## 本演習の課題
(a) ITガバナンスに関する本文のうち、「ITガバナンス (アイティ・ガバナンス)は、英語のIT governance」から「まずは、これまで出された文献等に見られるITガバナンス の定義を見てみましょう。」までを、両端を含めて一字一句違えずに書き写してください。
(b) ITガバナンスに関する本文の続きを、示された最後の文の後から書き継いでください。

## 対象本文
· · · · · · ·

ITガバナンス という言葉を昨今よく耳にするようになりました。
ITガバナンス (アイティ・ガバナンス)は、英語のIT governance から来ている語です。
”governance”を辞書で調べると、「管理、支配、統治(法)」とあります。ITは、Information Technologyの略、つまり情報技術という意味ですから、合わせると「情報技術管理」や「情報管理統治」などと訳されます。
では、実際には、どのような意味で使用されているのでしょうか。
まずは、これまで出された文献等に見られるITガバナンス の定義を見てみましょう。


●通商産業省(現経済産業省)と財団法人日本情報処理開発協会(※1)『企業のガバナンス向上に向けて』(1999年)

「企業が競争優位性構築を目的に、IT戦略の策定・実行をコントロールし、あるべき方向へ導く組織能力」

· · · · · · ·

## 保存済みデータ項目

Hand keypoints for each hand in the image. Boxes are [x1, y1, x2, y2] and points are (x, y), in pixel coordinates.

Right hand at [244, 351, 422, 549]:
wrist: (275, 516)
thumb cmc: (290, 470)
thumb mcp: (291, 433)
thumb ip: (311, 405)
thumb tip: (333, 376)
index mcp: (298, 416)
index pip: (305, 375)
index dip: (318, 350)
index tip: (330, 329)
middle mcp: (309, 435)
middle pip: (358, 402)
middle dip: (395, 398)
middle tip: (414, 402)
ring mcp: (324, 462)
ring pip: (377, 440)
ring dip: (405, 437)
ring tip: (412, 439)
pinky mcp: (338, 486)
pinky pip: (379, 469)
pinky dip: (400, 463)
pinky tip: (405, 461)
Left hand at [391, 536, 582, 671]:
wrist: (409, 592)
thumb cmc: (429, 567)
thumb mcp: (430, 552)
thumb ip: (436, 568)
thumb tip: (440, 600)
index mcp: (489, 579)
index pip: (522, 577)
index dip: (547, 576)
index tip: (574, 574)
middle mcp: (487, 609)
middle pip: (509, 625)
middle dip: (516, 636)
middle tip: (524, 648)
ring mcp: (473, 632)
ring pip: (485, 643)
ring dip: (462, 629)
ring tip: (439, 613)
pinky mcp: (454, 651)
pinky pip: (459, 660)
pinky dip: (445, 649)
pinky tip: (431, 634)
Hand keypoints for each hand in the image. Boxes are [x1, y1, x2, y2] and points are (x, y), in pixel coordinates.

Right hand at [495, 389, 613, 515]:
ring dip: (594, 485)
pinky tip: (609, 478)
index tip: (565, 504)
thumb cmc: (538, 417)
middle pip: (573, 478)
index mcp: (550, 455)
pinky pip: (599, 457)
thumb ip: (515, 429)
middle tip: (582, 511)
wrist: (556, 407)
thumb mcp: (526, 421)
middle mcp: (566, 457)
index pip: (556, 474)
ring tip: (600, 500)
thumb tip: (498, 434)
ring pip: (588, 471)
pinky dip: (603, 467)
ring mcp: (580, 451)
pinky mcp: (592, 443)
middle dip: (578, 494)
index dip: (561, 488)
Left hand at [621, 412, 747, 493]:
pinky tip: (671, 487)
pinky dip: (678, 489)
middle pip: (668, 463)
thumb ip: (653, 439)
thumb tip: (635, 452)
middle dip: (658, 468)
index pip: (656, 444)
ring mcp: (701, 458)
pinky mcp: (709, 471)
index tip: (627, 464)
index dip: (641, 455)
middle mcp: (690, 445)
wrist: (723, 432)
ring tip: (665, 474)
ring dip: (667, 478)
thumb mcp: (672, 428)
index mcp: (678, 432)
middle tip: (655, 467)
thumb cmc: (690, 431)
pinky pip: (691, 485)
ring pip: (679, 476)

· · · · · · ·

## 課題への解答
(a)
ITガバナンス (アイティ・ガバナンス)は、英語のIT governance から来ている語です。
”governance”を辞書で調べると、「管理、支配、統治(法)」とあります。ITは、Information Technologyの略、つまり情報技術という意味ですから、合わせると「情報技術管理」や「情報管理統治」などと訳されます。
では、実際には、どのような意味で使用されているのでしょうか。
まずは、これまで出された文献等に見られるITガバナンス の定義を見てみましょう。

(b)
●日本監査役協会 ITガバナンス委員会(※2)
「主にIT化により新たに生じるリスクの極小化と的確な投資判断に基づく経営効率の最大化、すなわち、リスク・マネジメントとパフォーマンス・マネジメントであり、これらを実施するに当たっての、健全性確保のためのコンプライアンス・マネジメントの確立である」


●情報システムコントロール協会(IT Governance Institute)(※3)『Board Briefing on IT Governance』
「ITガバナンスは取締役会および経営陣の責任である。ITガバナンスは、コーポレート・ガバナンス
の不可欠な部分で、リーダーシップおよび組織的な構造、および組織のITがその組織の戦略および目的を保持し拡張することを保証するプロセスから成る」


●情報システムコントロール協会 IT Governance Institute(※3)『COBIT 3rd Edition Executive Summary』
「ITやそのプロセスにおけるリスクと利益をバランスさせながら価値を不可することによって、企業目標を達成するために、企業を方向付けする、コントロールする一連の関係構造とプロセス。」


●甲賀憲二他(※4)『ITガバナンス(NTT出版)』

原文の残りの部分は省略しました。